The Academy’s position paper on “Interventions for the Prevention and Treatment of Pediatric Overweight and Obesity” claims that we need to use “a systems-level approach” when strategizing around childhood obesity; we need to examine the “influences of the food and beverage industry, food marketing practices and regulations.” How can the Academy assert this as its position while simultaneously allowing (or perhaps even inviting?) food industry marketing to:

  • Debut on its journal cover and lurk in between the pages?
  • Shape educational opportunities for registered dietitians earning continuing education units?
  • Take over the Academy’s annual Food & Nutrition Conference & Expo by buying booth space and food demonstration time?

 

It is time for the Academy of Nutrition and Dietetics to take a stand against these corporate partnerships.
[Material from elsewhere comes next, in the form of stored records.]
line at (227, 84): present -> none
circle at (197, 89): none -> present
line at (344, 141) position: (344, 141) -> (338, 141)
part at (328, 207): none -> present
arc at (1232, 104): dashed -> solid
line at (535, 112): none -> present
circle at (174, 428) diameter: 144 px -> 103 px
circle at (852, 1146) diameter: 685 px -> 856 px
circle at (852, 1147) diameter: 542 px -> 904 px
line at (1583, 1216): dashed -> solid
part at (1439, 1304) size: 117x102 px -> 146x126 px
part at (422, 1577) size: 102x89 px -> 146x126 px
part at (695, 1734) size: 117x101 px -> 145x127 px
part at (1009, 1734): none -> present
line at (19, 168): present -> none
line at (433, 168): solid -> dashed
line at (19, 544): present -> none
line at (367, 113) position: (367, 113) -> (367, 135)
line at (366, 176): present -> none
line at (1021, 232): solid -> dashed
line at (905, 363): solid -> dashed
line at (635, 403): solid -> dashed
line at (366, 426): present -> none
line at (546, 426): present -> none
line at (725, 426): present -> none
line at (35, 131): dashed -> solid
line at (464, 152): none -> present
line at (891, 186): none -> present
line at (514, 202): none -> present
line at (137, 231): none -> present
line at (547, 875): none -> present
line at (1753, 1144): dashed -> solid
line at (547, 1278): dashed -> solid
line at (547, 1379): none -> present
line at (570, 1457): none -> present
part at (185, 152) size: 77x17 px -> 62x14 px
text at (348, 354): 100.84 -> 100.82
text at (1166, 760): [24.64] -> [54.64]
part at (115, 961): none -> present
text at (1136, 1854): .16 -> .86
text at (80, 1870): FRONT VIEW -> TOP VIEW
How can it accept money from the giant food industry system it is trying to fight against? What the Academy and food industry have is not a partnership; it’s a sponsorship.


1 Comment

  1. Wendy Hernandez says:

    Ma’am; you couldn’t have worded this better. It is unfortunate how much influence funding has on organizations despite the conflicting interests. It is up to the professionals, like yourself, to have discernment and identify these issues to work on making a difference. Furthermore, it is underlying messages such as these that make a difference in consumer choices. When the public acknowledges the endorsement of these food industry leaders and their products by the world’s largest organization of food and nutrition professionals such as the Academy for Nutrition and Dietetics; it conveys the message that these products are considered great choices despite the ingredients. I have struggled these past few weeks in terms of which academic path to choose. As passionate as I am about nutrition and wanting to pursue a M.S. in Dietetics to obtain my R.D. credential, I understand that making a difference in policy first is what will start a revolution in consumer choices.